### What is asked
Please repeat the material word for word, starting with the line that contains "phylum: Tracheophyta" and continuing through the end of the material, including both of those points.

-- START --

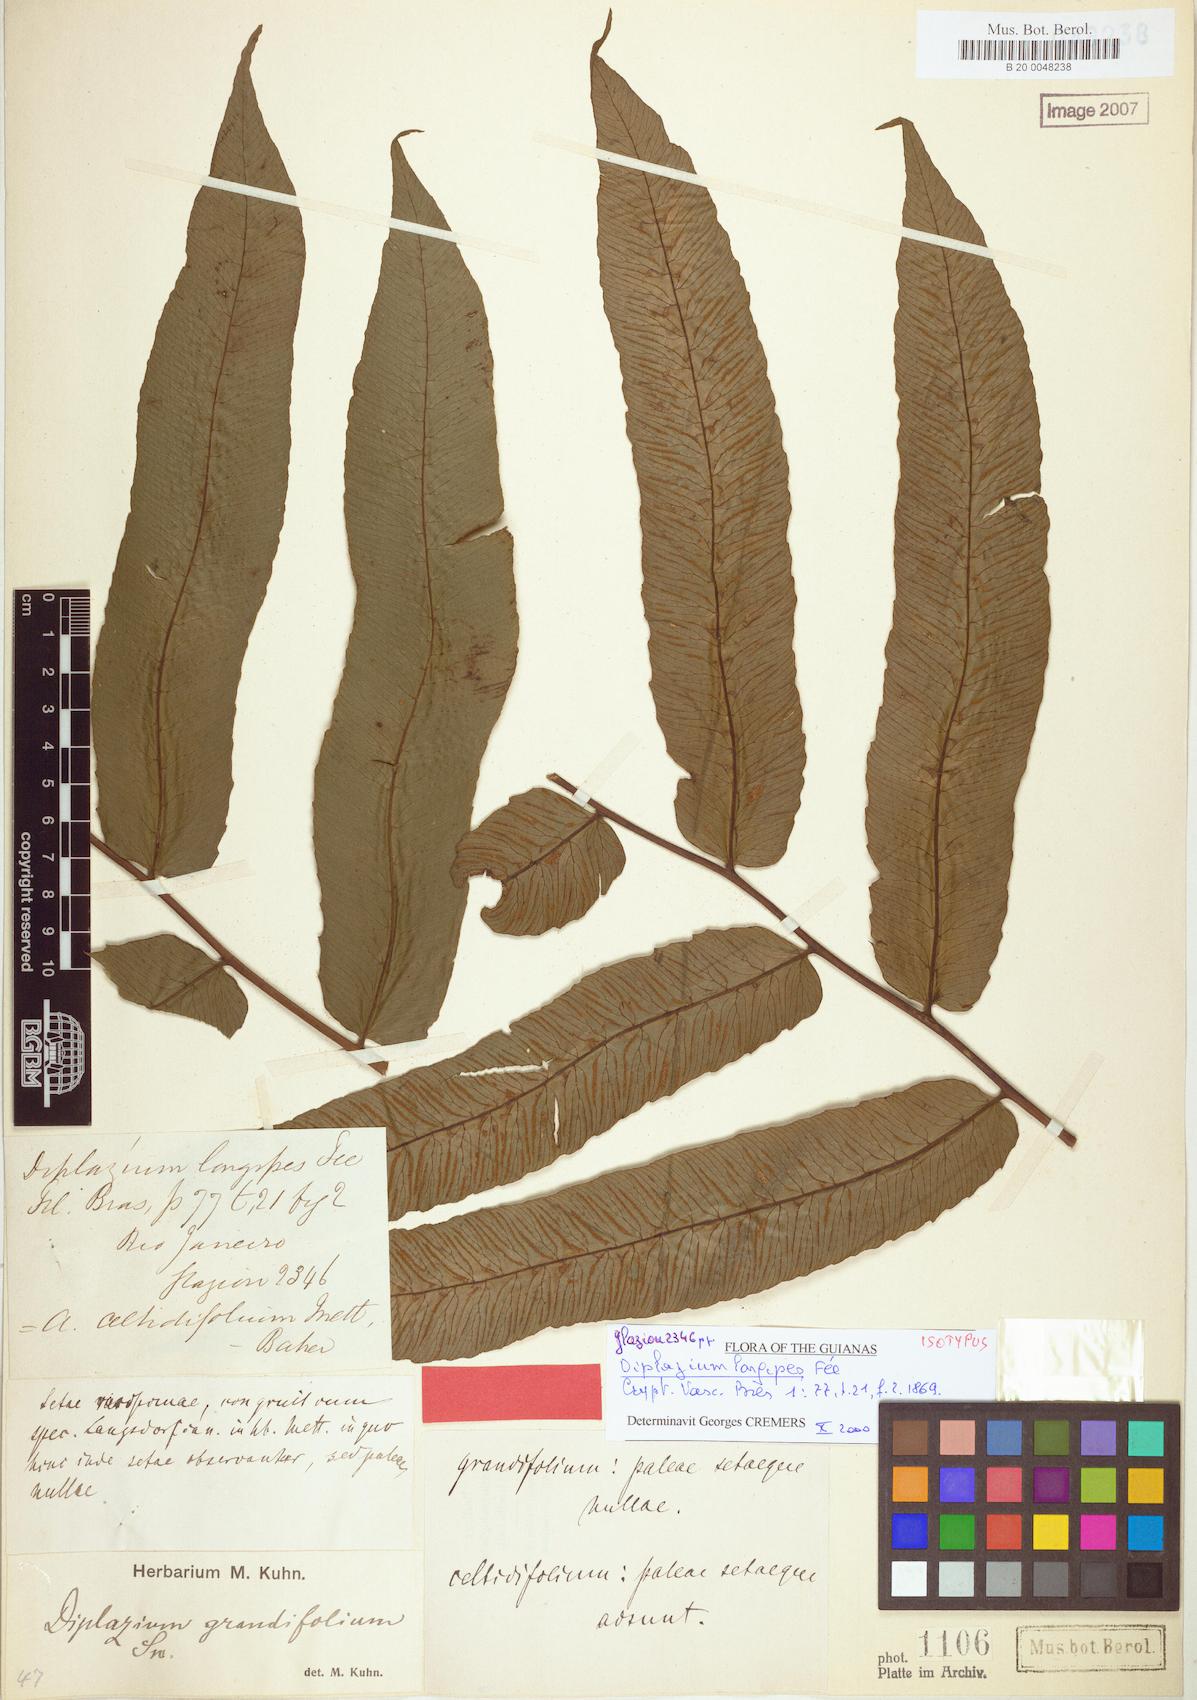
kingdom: Plantae
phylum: Tracheophyta
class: Polypodiopsida
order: Polypodiales
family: Athyriaceae
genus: Diplazium
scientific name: Diplazium longipes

-- END --

### Correct result
phylum: Tracheophyta
class: Polypodiopsida
order: Polypodiales
family: Athyriaceae
genus: Diplazium
scientific name: Diplazium longipes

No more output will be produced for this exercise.